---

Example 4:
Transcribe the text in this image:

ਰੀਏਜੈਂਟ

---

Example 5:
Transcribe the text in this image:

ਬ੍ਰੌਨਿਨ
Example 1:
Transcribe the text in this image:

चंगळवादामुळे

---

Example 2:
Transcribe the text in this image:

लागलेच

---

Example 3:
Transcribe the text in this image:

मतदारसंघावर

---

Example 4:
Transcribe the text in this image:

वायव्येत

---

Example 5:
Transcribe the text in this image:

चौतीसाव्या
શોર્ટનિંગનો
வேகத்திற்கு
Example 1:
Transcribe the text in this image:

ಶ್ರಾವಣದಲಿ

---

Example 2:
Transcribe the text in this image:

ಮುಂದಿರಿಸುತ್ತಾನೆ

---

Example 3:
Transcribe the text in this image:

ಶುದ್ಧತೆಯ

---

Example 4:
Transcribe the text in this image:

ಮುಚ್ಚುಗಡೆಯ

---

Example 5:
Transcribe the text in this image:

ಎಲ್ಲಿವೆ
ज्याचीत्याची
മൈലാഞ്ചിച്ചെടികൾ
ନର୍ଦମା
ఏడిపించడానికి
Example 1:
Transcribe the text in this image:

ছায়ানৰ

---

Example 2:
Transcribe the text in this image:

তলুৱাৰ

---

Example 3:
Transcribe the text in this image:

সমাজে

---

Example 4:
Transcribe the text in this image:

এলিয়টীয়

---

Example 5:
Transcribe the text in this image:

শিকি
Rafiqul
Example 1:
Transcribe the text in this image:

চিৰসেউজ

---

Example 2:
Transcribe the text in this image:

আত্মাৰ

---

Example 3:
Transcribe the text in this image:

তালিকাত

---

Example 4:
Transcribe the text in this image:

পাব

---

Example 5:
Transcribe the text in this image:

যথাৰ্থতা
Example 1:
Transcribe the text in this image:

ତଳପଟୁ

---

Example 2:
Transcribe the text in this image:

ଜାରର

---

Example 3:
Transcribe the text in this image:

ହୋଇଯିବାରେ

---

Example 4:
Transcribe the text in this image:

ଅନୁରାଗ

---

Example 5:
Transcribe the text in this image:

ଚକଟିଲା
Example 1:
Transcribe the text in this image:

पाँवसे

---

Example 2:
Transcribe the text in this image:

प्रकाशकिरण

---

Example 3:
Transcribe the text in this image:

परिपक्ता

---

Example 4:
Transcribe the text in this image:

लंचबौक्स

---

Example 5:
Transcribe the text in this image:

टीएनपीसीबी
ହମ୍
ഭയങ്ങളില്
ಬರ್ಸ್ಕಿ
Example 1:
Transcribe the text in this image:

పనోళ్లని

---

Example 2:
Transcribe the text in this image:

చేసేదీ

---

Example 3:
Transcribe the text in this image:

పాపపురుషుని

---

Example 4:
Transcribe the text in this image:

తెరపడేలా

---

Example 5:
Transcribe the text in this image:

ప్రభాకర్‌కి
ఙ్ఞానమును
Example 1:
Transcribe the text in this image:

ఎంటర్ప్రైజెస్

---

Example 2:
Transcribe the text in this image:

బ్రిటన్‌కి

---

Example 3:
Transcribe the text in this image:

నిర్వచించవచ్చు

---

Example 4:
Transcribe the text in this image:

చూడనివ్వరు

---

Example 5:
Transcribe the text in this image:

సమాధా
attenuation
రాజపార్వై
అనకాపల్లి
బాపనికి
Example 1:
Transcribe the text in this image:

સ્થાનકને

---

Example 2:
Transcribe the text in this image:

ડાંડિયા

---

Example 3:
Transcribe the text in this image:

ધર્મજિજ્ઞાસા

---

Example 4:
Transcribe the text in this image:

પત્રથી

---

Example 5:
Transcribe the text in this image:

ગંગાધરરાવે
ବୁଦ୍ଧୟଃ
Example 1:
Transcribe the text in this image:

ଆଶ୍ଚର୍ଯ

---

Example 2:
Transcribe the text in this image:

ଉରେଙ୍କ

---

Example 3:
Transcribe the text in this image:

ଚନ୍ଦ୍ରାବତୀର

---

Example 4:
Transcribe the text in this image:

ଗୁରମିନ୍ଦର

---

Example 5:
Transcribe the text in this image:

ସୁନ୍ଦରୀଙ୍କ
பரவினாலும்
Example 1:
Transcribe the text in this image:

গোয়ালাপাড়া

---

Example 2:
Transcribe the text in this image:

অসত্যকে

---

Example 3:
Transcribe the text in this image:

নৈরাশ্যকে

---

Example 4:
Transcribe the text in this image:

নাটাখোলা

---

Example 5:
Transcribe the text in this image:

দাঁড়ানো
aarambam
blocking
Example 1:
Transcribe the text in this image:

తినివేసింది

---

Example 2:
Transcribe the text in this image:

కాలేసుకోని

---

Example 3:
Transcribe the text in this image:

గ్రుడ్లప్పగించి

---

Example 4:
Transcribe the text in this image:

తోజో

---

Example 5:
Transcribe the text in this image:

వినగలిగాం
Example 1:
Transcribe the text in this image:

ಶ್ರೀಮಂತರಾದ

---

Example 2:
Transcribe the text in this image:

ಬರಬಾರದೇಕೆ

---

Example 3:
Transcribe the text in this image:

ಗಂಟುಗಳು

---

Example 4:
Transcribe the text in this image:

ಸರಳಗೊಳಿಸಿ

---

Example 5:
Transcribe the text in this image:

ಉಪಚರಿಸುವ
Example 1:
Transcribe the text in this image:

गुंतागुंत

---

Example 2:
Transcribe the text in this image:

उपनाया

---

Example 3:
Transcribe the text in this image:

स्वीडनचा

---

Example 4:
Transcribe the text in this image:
+-------+
Give back each entry so that it matches the original word for word.

---

Example 4:
Transcribe the text in this image:

ਰੀਏਜੈਂਟ

---

Example 5:
Transcribe the text in this image:

ਬ੍ਰੌਨਿਨ
Example 1:
Transcribe the text in this image:

चंगळवादामुळे

---

Example 2:
Transcribe the text in this image:

लागलेच

---

Example 3:
Transcribe the text in this image:

मतदारसंघावर

---

Example 4:
Transcribe the text in this image:

वायव्येत

---

Example 5:
Transcribe the text in this image:

चौतीसाव्या
શોર્ટનિંગનો
வேகத்திற்கு
Example 1:
Transcribe the text in this image:

ಶ್ರಾವಣದಲಿ

---

Example 2:
Transcribe the text in this image:

ಮುಂದಿರಿಸುತ್ತಾನೆ

---

Example 3:
Transcribe the text in this image:

ಶುದ್ಧತೆಯ

---

Example 4:
Transcribe the text in this image:

ಮುಚ್ಚುಗಡೆಯ

---

Example 5:
Transcribe the text in this image:

ಎಲ್ಲಿವೆ
ज्याचीत्याची
മൈലാഞ്ചിച്ചെടികൾ
ନର୍ଦମା
ఏడిపించడానికి
Example 1:
Transcribe the text in this image:

ছায়ানৰ

---

Example 2:
Transcribe the text in this image:

তলুৱাৰ

---

Example 3:
Transcribe the text in this image:

সমাজে

---

Example 4:
Transcribe the text in this image:

এলিয়টীয়

---

Example 5:
Transcribe the text in this image:

শিকি
Rafiqul
Example 1:
Transcribe the text in this image:

চিৰসেউজ

---

Example 2:
Transcribe the text in this image:

আত্মাৰ

---

Example 3:
Transcribe the text in this image:

তালিকাত

---

Example 4:
Transcribe the text in this image:

পাব

---

Example 5:
Transcribe the text in this image:

যথাৰ্থতা
Example 1:
Transcribe the text in this image:

ତଳପଟୁ

---

Example 2:
Transcribe the text in this image:

ଜାରର

---

Example 3:
Transcribe the text in this image:

ହୋଇଯିବାରେ

---

Example 4:
Transcribe the text in this image:

ଅନୁରାଗ

---

Example 5:
Transcribe the text in this image:

ଚକଟିଲା
Example 1:
Transcribe the text in this image:

पाँवसे

---

Example 2:
Transcribe the text in this image:

प्रकाशकिरण

---

Example 3:
Transcribe the text in this image:

परिपक्ता

---

Example 4:
Transcribe the text in this image:

लंचबौक्स

---

Example 5:
Transcribe the text in this image:

टीएनपीसीबी
ହମ୍
ഭയങ്ങളില്
ಬರ್ಸ್ಕಿ
Example 1:
Transcribe the text in this image:

పనోళ్లని

---

Example 2:
Transcribe the text in this image:

చేసేదీ

---

Example 3:
Transcribe the text in this image:

పాపపురుషుని

---

Example 4:
Transcribe the text in this image:

తెరపడేలా

---

Example 5:
Transcribe the text in this image:

ప్రభాకర్‌కి
ఙ్ఞానమును
Example 1:
Transcribe the text in this image:

ఎంటర్ప్రైజెస్

---

Example 2:
Transcribe the text in this image:

బ్రిటన్‌కి

---

Example 3:
Transcribe the text in this image:

నిర్వచించవచ్చు

---

Example 4:
Transcribe the text in this image:

చూడనివ్వరు

---

Example 5:
Transcribe the text in this image:

సమాధా
attenuation
రాజపార్వై
అనకాపల్లి
బాపనికి
Example 1:
Transcribe the text in this image:

સ્થાનકને

---

Example 2:
Transcribe the text in this image:

ડાંડિયા

---

Example 3:
Transcribe the text in this image:

ધર્મજિજ્ઞાસા

---

Example 4:
Transcribe the text in this image:

પત્રથી

---

Example 5:
Transcribe the text in this image:

ગંગાધરરાવે
ବୁଦ୍ଧୟଃ
Example 1:
Transcribe the text in this image:

ଆଶ୍ଚର୍ଯ

---

Example 2:
Transcribe the text in this image:

ଉରେଙ୍କ

---

Example 3:
Transcribe the text in this image:

ଚନ୍ଦ୍ରାବତୀର

---

Example 4:
Transcribe the text in this image:

ଗୁରମିନ୍ଦର

---

Example 5:
Transcribe the text in this image:

ସୁନ୍ଦରୀଙ୍କ
பரவினாலும்
Example 1:
Transcribe the text in this image:

গোয়ালাপাড়া

---

Example 2:
Transcribe the text in this image:

অসত্যকে

---

Example 3:
Transcribe the text in this image:

নৈরাশ্যকে

---

Example 4:
Transcribe the text in this image:

নাটাখোলা

---

Example 5:
Transcribe the text in this image:

দাঁড়ানো
aarambam
blocking
Example 1:
Transcribe the text in this image:

తినివేసింది

---

Example 2:
Transcribe the text in this image:

కాలేసుకోని

---

Example 3:
Transcribe the text in this image:

గ్రుడ్లప్పగించి

---

Example 4:
Transcribe the text in this image:

తోజో

---

Example 5:
Transcribe the text in this image:

వినగలిగాం
Example 1:
Transcribe the text in this image:

ಶ್ರೀಮಂತರಾದ

---

Example 2:
Transcribe the text in this image:

ಬರಬಾರದೇಕೆ

---

Example 3:
Transcribe the text in this image:

ಗಂಟುಗಳು

---

Example 4:
Transcribe the text in this image:

ಸರಳಗೊಳಿಸಿ

---

Example 5:
Transcribe the text in this image:

ಉಪಚರಿಸುವ
Example 1:
Transcribe the text in this image:

गुंतागुंत

---

Example 2:
Transcribe the text in this image:

उपनाया

---

Example 3:
Transcribe the text in this image:

स्वीडनचा

---

Example 4:
Transcribe the text in this image:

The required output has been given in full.